_Aim_:
Print all of the rows below line for line, keeping every word and spelling the same.

--- Start Records for this task ---

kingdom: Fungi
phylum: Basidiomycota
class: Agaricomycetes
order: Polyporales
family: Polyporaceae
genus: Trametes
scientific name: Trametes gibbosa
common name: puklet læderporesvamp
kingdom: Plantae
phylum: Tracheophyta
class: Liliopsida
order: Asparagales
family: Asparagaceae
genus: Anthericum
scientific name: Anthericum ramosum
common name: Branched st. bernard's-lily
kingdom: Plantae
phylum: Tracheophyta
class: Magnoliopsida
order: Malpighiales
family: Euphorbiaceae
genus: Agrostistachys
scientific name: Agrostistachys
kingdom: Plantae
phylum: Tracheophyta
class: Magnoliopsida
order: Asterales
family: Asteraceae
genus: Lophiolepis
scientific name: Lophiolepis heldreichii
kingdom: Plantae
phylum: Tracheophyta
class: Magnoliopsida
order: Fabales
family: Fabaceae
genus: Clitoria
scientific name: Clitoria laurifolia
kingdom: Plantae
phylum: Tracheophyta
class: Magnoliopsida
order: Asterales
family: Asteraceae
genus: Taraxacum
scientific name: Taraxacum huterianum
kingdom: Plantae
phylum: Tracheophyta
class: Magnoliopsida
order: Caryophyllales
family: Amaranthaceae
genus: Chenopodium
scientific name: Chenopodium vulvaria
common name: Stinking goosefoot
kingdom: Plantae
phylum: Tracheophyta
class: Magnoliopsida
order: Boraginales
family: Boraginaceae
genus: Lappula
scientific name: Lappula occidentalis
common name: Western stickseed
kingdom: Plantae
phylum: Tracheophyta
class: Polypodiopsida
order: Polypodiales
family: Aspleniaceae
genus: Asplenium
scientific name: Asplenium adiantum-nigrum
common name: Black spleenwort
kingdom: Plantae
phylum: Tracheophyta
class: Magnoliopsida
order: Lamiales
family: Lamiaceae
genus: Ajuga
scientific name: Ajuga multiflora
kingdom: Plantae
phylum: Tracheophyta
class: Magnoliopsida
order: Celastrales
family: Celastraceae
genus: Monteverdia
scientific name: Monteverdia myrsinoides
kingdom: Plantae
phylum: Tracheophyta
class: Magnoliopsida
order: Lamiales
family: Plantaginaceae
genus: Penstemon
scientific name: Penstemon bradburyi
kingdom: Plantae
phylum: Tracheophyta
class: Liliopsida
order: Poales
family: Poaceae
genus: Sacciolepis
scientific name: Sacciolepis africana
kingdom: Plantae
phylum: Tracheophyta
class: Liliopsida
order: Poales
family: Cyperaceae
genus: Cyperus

--- End Records for this task ---

_Exercise solution_:
kingdom: Fungi
phylum: Basidiomycota
class: Agaricomycetes
order: Polyporales
family: Polyporaceae
genus: Trametes
scientific name: Trametes gibbosa
common name: puklet læderporesvamp
kingdom: Plantae
phylum: Tracheophyta
class: Liliopsida
order: Asparagales
family: Asparagaceae
genus: Anthericum
scientific name: Anthericum ramosum
common name: Branched st. bernard's-lily
kingdom: Plantae
phylum: Tracheophyta
class: Magnoliopsida
order: Malpighiales
family: Euphorbiaceae
genus: Agrostistachys
scientific name: Agrostistachys
kingdom: Plantae
phylum: Tracheophyta
class: Magnoliopsida
order: Asterales
family: Asteraceae
genus: Lophiolepis
scientific name: Lophiolepis heldreichii
kingdom: Plantae
phylum: Tracheophyta
class: Magnoliopsida
order: Fabales
family: Fabaceae
genus: Clitoria
scientific name: Clitoria laurifolia
kingdom: Plantae
phylum: Tracheophyta
class: Magnoliopsida
order: Asterales
family: Asteraceae
genus: Taraxacum
scientific name: Taraxacum huterianum
kingdom: Plantae
phylum: Tracheophyta
class: Magnoliopsida
order: Caryophyllales
family: Amaranthaceae
genus: Chenopodium
scientific name: Chenopodium vulvaria
common name: Stinking goosefoot
kingdom: Plantae
phylum: Tracheophyta
class: Magnoliopsida
order: Boraginales
family: Boraginaceae
genus: Lappula
scientific name: Lappula occidentalis
common name: Western stickseed
kingdom: Plantae
phylum: Tracheophyta
class: Polypodiopsida
order: Polypodiales
family: Aspleniaceae
genus: Asplenium
scientific name: Asplenium adiantum-nigrum
common name: Black spleenwort
kingdom: Plantae
phylum: Tracheophyta
class: Magnoliopsida
order: Lamiales
family: Lamiaceae
genus: Ajuga
scientific name: Ajuga multiflora
kingdom: Plantae
phylum: Tracheophyta
class: Magnoliopsida
order: Celastrales
family: Celastraceae
genus: Monteverdia
scientific name: Monteverdia myrsinoides
kingdom: Plantae
phylum: Tracheophyta
class: Magnoliopsida
order: Lamiales
family: Plantaginaceae
genus: Penstemon
scientific name: Penstemon bradburyi
kingdom: Plantae
phylum: Tracheophyta
class: Liliopsida
order: Poales
family: Poaceae
genus: Sacciolepis
scientific name: Sacciolepis africana
kingdom: Plantae
phylum: Tracheophyta
class: Liliopsida
order: Poales
family: Cyperaceae
genus: Cyperus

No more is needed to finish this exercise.